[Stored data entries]
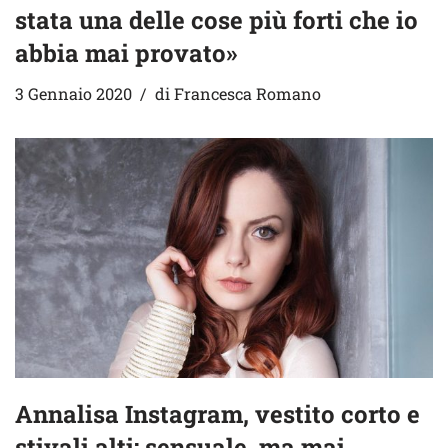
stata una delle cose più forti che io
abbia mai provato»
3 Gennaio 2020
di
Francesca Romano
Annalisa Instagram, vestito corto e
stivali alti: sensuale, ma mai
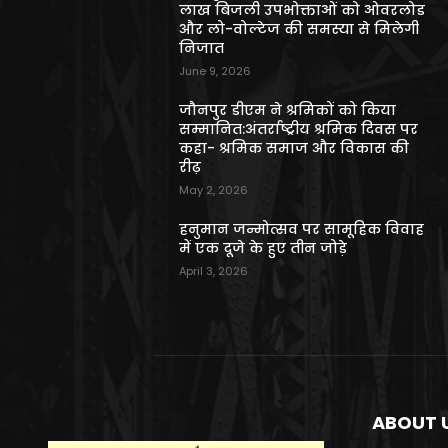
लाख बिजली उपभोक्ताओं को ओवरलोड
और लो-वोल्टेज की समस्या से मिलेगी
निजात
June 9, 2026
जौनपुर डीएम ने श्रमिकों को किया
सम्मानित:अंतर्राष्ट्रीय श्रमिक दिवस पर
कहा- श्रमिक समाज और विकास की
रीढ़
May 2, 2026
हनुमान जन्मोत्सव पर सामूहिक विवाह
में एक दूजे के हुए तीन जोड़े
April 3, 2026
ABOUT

- Instruction
Word for word, retype the lines from the one containing "हनुमान जन्मोत्सव पर सामूहिक विवाह" through the final line of the data, including both ends and nothing more.

- Solution to this problem
हनुमान जन्मोत्सव पर सामूहिक विवाह
में एक दूजे के हुए तीन जोड़े
April 3, 2026
ABOUT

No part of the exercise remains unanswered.